Exercise aim
With the pictures left out, please write out exactly each line from the one containing "Работает, качество хорошее" through the end of the material.

Input records
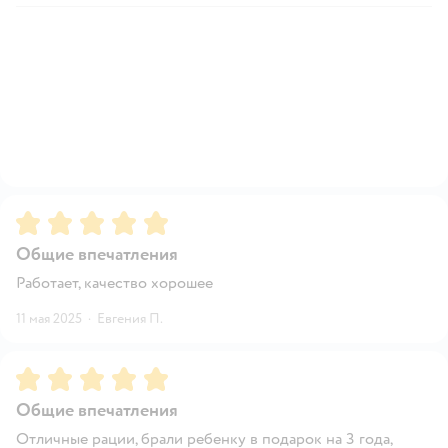
Рейтинг:
5
Общие впечатления
Работает, качество хорошее
11 мая 2025
·
Евгения П.
Рейтинг:
5
Общие впечатления
Отличные рации, брали ребенку в подарок на 3 года,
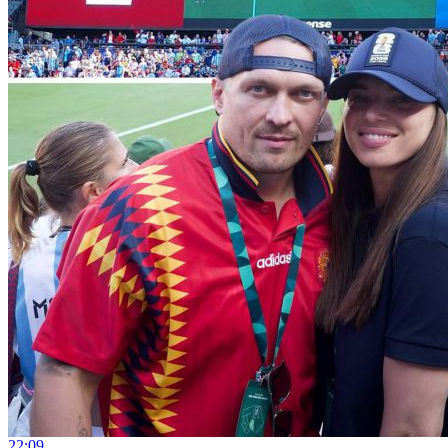
22:09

Result of the task
Работает, качество хорошее
11 мая 2025
·
Евгения П.
Рейтинг:
5
Общие впечатления
Отличные рации, брали ребенку в подарок на 3 года,
22:09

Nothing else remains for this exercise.